:: Data for this task ::

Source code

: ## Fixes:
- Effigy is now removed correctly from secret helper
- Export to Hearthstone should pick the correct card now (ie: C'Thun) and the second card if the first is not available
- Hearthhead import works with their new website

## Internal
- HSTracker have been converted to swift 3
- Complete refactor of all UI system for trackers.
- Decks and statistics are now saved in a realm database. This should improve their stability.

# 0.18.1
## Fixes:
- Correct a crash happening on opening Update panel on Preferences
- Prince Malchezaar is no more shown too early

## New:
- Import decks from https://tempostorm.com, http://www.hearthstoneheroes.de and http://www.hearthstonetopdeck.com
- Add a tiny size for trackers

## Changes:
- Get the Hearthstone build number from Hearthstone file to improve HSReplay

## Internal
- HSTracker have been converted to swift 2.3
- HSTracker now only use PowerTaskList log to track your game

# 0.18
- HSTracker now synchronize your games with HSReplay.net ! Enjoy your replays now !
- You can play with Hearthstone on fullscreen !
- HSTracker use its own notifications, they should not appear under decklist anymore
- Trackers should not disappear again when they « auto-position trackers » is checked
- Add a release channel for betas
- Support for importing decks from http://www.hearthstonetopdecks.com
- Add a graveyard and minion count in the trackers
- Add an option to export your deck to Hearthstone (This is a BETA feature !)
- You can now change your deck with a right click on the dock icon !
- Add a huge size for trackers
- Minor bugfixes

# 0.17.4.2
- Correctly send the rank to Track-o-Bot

:::

## About this task:
Gather up, from the records above, each line where the word "been" appears.

## Worked solution:
- HSTracker have been converted to swift 3
- HSTracker have been converted to swift 2.3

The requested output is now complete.